**EXERCISE AIM:**
Report each line of the data that includes the word "lines".

*** Opening INPUT RECORDS ***

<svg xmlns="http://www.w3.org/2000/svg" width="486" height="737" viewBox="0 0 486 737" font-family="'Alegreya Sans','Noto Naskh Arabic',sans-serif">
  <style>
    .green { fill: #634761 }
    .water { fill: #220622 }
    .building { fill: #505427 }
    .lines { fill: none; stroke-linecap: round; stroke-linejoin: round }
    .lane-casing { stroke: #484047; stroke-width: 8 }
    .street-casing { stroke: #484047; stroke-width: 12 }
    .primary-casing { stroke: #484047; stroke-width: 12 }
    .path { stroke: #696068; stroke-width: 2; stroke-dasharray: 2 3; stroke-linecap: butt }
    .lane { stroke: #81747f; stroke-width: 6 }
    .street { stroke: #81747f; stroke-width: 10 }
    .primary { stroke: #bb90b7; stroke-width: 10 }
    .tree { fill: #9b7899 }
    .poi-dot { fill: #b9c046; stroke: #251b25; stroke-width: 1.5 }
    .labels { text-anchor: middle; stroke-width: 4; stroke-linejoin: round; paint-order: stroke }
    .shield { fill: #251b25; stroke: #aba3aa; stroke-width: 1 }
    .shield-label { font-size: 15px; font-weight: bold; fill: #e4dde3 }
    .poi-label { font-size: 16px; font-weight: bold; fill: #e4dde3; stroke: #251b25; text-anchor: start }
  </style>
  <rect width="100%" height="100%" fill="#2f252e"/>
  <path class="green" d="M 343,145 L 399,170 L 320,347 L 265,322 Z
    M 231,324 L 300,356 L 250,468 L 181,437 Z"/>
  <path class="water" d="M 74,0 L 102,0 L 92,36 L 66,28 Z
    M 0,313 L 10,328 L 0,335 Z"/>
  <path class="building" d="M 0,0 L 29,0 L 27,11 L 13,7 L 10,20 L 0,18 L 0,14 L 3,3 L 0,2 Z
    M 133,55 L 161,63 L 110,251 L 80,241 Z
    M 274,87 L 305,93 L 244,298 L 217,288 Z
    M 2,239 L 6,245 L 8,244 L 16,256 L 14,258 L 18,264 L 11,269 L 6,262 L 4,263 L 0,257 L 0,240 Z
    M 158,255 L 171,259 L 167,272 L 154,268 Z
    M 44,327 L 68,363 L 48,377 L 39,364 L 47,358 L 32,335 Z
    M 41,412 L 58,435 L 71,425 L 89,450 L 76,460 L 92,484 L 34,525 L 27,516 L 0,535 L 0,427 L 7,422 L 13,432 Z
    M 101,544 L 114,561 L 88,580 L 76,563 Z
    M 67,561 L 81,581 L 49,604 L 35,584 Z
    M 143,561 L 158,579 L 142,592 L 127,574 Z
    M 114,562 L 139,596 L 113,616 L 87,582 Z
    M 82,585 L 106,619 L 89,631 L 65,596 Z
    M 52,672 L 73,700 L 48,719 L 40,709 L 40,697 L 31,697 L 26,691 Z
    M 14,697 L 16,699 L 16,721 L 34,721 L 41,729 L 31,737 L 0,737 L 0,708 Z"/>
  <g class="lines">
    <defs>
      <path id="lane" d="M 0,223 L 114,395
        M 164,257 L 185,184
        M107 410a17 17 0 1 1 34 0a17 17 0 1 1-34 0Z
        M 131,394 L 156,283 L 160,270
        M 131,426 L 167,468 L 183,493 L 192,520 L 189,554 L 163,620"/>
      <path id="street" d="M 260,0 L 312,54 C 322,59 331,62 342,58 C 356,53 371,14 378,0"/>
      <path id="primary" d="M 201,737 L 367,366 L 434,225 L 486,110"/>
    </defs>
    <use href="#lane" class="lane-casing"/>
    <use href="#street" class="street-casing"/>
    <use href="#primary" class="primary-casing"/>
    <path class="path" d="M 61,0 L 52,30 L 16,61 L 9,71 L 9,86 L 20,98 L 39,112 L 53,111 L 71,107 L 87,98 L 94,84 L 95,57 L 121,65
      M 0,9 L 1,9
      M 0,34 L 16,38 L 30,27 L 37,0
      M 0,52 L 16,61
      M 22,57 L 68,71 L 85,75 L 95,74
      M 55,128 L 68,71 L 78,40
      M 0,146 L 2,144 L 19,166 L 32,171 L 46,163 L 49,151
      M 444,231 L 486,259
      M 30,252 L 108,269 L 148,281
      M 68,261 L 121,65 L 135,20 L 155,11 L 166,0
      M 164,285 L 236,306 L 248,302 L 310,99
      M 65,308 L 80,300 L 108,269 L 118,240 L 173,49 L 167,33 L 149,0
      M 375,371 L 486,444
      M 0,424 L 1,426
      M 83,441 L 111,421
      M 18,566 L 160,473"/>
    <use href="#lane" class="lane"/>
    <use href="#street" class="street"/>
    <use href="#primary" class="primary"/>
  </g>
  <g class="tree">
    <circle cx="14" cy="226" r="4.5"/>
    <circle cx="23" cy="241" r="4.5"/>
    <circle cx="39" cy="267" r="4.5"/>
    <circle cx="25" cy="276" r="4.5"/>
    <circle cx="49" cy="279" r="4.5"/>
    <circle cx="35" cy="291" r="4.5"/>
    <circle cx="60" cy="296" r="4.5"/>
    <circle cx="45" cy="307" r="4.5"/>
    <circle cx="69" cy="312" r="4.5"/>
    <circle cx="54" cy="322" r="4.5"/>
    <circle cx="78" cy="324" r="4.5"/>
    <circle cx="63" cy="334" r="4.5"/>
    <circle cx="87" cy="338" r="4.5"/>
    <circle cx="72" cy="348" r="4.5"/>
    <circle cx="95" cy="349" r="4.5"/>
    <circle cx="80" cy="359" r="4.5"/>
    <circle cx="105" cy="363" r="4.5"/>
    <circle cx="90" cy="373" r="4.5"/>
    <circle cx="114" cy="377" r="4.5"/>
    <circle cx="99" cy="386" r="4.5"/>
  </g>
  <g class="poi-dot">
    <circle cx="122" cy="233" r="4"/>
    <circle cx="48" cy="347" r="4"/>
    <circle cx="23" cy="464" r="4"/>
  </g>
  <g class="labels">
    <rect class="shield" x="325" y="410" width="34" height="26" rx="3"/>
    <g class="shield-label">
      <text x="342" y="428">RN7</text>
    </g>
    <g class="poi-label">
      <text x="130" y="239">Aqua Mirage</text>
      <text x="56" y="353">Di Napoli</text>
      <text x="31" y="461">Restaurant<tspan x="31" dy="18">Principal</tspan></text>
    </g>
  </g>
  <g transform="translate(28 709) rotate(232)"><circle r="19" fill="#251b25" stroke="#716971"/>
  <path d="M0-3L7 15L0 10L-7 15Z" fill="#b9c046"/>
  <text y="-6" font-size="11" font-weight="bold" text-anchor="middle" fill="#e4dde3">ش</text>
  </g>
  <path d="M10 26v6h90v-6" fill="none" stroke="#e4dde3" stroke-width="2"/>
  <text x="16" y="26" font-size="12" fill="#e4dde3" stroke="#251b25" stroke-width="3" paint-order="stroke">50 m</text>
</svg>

*** Closing INPUT RECORDS ***

**RESPONSE FOR THIS EXERCISE:**
    .lines { fill: none; stroke-linecap: round; stroke-linejoin: round }
  <g class="lines">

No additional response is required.